* **DATA EXCERPTS**:
*** Begin section ***

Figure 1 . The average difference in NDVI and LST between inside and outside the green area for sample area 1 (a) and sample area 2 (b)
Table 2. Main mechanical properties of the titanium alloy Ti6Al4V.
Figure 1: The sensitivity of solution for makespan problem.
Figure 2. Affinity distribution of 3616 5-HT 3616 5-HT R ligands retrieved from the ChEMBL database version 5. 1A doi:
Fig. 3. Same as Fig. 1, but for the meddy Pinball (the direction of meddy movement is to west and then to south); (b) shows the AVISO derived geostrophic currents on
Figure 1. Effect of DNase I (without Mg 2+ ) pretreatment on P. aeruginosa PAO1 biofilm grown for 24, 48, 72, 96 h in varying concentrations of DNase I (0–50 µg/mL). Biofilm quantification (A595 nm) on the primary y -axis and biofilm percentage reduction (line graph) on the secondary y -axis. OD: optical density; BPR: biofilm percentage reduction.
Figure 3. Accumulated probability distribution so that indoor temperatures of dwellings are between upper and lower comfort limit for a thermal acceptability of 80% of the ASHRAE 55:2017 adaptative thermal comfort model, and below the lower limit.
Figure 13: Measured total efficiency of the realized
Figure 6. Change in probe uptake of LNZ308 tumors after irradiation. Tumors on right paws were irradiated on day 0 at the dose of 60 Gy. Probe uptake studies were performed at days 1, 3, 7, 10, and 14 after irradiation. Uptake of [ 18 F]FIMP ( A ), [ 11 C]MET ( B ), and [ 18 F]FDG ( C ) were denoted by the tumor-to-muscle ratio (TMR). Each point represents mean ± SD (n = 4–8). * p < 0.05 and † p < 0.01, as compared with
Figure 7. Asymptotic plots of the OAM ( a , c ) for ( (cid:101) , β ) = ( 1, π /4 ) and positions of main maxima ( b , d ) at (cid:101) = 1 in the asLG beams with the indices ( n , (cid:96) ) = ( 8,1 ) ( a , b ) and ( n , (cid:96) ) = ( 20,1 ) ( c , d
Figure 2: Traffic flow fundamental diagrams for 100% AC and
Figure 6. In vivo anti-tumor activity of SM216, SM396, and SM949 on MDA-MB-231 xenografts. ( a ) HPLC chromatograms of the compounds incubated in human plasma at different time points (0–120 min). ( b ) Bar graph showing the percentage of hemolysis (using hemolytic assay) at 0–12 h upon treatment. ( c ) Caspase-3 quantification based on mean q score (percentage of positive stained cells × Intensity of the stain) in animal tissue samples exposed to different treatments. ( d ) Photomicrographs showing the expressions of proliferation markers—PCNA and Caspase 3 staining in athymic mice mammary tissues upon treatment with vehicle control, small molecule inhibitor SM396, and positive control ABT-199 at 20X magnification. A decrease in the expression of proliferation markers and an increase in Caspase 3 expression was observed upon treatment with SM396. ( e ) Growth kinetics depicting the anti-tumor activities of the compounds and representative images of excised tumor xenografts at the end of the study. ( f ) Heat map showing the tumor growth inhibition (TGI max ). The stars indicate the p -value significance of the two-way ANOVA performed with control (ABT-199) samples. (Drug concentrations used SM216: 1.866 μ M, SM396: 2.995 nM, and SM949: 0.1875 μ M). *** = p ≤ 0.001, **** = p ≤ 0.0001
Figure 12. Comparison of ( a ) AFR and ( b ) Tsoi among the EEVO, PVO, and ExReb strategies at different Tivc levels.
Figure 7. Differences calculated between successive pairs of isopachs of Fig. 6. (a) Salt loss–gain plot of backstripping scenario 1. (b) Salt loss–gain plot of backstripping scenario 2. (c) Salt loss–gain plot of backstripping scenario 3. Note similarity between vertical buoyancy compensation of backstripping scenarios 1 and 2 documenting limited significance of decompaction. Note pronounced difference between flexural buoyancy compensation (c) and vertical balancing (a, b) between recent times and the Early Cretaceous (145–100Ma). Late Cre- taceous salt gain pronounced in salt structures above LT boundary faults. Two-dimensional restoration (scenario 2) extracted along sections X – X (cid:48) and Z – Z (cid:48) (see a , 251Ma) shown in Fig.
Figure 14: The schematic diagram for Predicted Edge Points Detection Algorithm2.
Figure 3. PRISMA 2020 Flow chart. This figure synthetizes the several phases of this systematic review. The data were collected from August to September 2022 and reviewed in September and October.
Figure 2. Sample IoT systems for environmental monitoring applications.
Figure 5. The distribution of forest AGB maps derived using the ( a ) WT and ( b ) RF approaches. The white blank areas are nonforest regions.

*** End section ***

* **WORK TO BE COMPLETED**:
Retype the line containing "Figure 2. Sample" and all the lines after it, ending with the final line of the material, exactly.

* **TASK OUTPUT**:
Figure 2. Sample IoT systems for environmental monitoring applications.
Figure 5. The distribution of forest AGB maps derived using the ( a ) WT and ( b ) RF approaches. The white blank areas are nonforest regions.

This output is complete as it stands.